- _The problem_: Word for word, restate the lines of the data below between those holding "已经减少到仅300万左右 在1960年。" and "un servicio gratuito", inclusive; pictures do not belong in the copy.

- _Extracted data entries_:
>>>
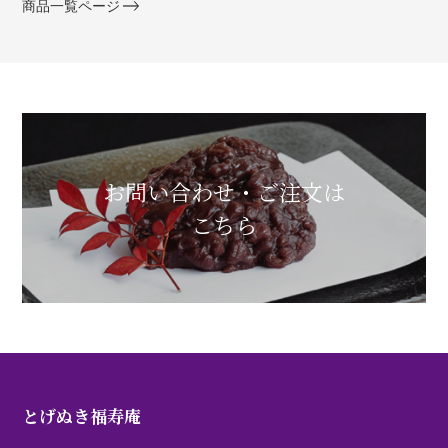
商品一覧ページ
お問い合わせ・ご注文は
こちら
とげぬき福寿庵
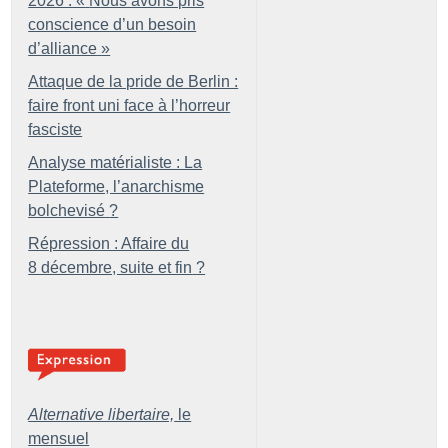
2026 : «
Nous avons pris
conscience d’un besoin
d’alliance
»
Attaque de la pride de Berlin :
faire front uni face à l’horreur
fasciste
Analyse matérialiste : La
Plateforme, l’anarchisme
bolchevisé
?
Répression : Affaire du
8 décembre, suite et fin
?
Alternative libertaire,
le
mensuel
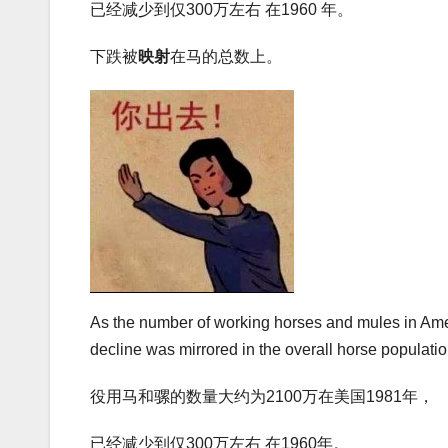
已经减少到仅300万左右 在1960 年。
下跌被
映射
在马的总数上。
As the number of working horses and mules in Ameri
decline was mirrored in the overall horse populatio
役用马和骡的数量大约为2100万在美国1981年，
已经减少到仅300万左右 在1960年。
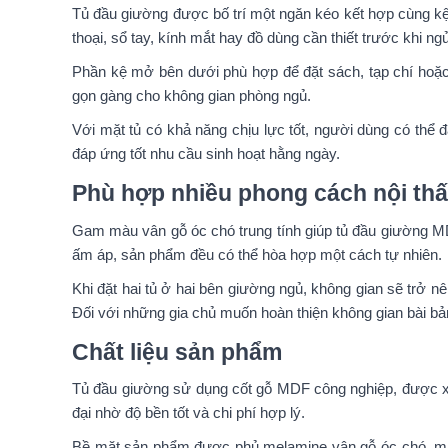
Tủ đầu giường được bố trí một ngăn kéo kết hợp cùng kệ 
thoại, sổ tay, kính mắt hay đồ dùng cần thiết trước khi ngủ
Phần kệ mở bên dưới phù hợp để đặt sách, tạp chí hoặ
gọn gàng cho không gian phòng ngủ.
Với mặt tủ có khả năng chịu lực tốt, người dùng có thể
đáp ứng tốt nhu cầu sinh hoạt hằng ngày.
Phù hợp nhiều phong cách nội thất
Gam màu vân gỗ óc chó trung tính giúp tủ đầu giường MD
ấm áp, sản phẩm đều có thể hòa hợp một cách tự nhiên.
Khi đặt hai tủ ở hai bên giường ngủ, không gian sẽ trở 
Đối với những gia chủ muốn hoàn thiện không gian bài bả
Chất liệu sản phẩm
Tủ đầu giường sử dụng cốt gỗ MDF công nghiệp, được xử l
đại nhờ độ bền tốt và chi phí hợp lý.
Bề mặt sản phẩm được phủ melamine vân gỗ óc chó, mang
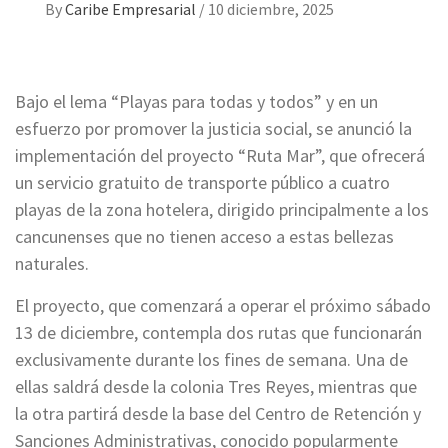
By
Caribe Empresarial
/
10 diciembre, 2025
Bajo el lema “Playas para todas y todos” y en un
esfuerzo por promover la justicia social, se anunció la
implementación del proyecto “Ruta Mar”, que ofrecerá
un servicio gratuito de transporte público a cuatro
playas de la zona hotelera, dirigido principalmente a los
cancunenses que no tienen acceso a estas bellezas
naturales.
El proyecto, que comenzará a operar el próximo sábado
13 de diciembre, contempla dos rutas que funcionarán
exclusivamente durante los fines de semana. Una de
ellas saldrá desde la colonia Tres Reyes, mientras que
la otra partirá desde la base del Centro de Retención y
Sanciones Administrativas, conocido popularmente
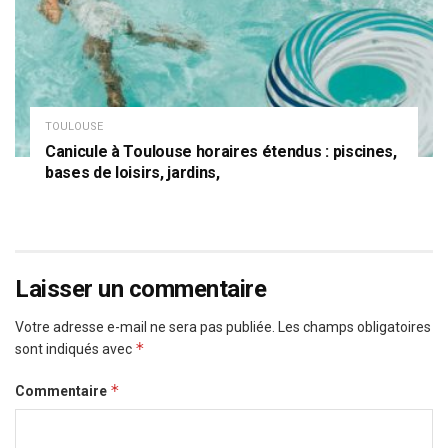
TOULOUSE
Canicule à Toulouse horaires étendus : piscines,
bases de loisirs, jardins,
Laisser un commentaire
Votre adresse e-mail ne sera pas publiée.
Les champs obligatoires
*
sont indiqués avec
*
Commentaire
<<<
>>>
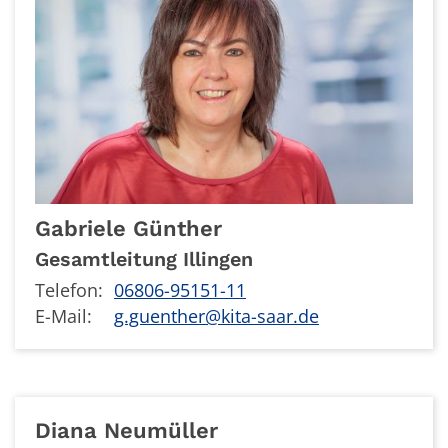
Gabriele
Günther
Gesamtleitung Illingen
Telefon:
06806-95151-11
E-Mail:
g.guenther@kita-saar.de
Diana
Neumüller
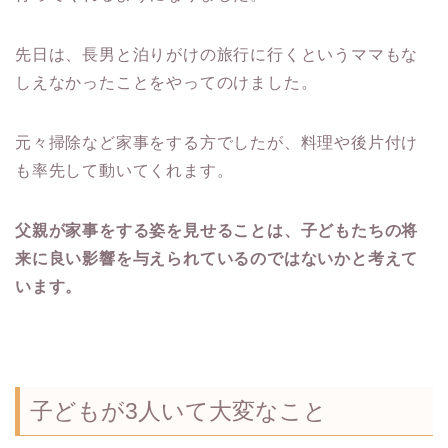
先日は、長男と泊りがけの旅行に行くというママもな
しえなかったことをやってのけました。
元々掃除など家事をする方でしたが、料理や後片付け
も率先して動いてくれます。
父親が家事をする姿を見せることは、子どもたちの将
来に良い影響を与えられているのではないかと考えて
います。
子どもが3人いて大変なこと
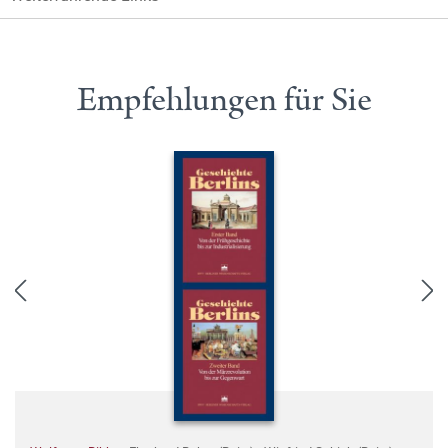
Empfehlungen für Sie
<<<
>>>
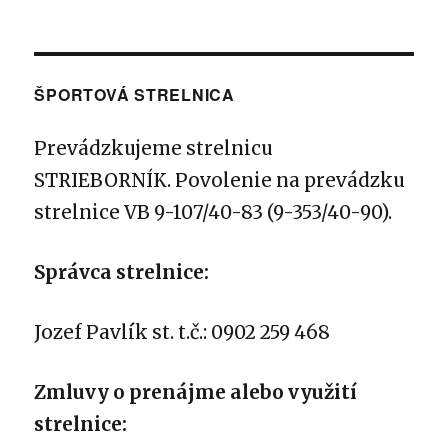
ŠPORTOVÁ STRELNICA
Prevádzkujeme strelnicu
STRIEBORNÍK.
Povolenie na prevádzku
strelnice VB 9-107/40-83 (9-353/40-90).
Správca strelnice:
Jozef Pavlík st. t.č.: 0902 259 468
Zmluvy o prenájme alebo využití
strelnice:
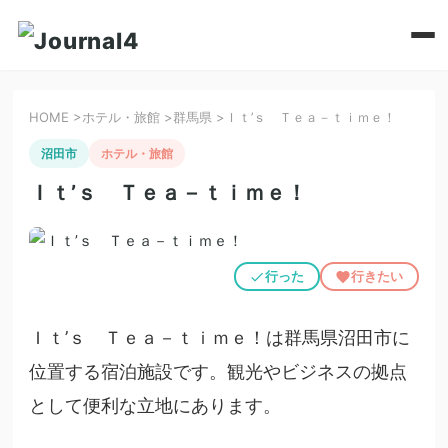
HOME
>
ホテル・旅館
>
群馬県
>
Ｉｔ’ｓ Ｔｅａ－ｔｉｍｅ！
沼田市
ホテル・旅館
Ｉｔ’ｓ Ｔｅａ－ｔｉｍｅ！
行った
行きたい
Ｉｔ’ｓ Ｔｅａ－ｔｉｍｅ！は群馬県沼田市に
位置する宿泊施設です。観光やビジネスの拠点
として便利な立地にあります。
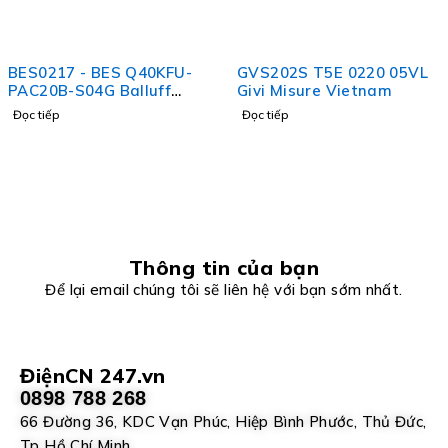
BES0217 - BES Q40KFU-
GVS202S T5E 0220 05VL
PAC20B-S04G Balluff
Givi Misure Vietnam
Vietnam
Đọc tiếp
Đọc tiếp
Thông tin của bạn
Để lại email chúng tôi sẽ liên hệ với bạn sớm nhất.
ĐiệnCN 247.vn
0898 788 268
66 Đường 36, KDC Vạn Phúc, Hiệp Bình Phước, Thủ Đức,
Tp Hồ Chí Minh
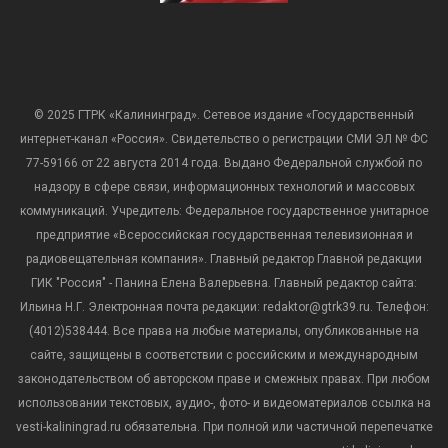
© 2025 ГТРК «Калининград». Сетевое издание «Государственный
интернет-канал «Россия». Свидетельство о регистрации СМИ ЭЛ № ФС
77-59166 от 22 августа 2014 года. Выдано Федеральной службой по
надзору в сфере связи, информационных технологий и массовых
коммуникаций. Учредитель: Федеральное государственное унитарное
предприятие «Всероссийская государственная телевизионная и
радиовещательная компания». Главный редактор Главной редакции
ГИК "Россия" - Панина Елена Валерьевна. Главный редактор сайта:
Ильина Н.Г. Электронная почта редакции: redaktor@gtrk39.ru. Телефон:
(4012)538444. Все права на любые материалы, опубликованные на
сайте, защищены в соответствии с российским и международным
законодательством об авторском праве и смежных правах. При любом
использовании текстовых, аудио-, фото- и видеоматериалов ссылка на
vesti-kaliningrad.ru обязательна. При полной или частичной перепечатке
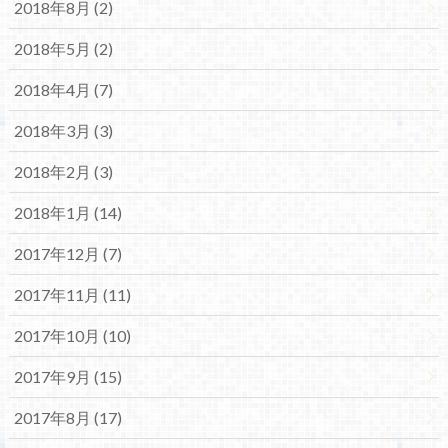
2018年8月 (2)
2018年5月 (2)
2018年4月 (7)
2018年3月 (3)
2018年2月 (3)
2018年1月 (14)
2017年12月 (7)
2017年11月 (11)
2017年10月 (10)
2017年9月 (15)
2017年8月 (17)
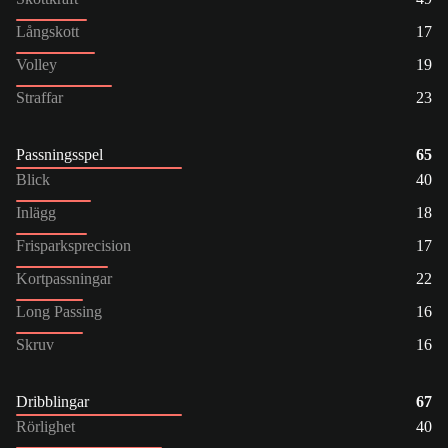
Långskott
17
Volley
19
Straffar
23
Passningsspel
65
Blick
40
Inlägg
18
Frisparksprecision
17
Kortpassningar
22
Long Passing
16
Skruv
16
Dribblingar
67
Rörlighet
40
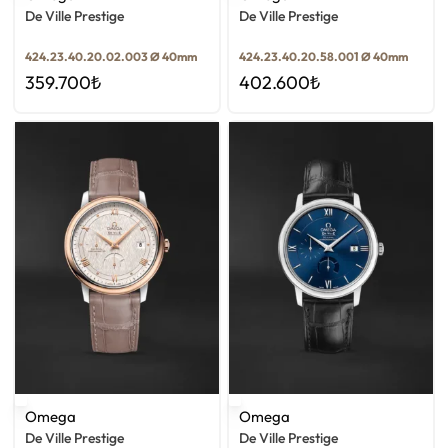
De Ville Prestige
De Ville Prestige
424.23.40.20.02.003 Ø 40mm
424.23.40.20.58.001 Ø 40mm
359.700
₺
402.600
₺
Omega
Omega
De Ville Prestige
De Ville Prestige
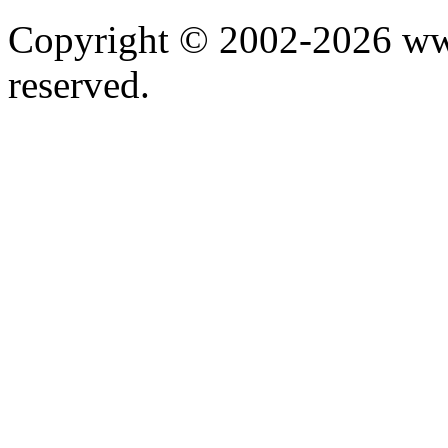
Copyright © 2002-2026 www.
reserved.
<<<
- _Task answer_:
已经减少到仅300万左右 在1960年。
Tủ đầu giường được bố trí một ngăn kéo kết hợp cùng kệ 
thoại, sổ tay, kính mắt hay đồ dùng cần thiết trước khi ngủ
Phần kệ mở bên dưới phù hợp để đặt sách, tạp chí hoặ
gọn gàng cho không gian phòng ngủ.
Với mặt tủ có khả năng chịu lực tốt, người dùng có thể
đáp ứng tốt nhu cầu sinh hoạt hằng ngày.
Phù hợp nhiều phong cách nội thất
Gam màu vân gỗ óc chó trung tính giúp tủ đầu giường MD
ấm áp, sản phẩm đều có thể hòa hợp một cách tự nhiên.
Khi đặt hai tủ ở hai bên giường ngủ, không gian sẽ trở 
Đối với những gia chủ muốn hoàn thiện không gian bài bả
Chất liệu sản phẩm
Tủ đầu giường sử dụng cốt gỗ MDF công nghiệp, được xử l
đại nhờ độ bền tốt và chi phí hợp lý.
Bề mặt sản phẩm được phủ melamine vân gỗ óc chó, mang
By
Caribe Empresarial
/
10 diciembre, 2025
Bajo el lema “Playas para todas y todos” y en un
esfuerzo por promover la justicia social, se anunció la
implementación del proyecto “Ruta Mar”, que ofrecerá
un servicio gratuito de transporte público a cuatro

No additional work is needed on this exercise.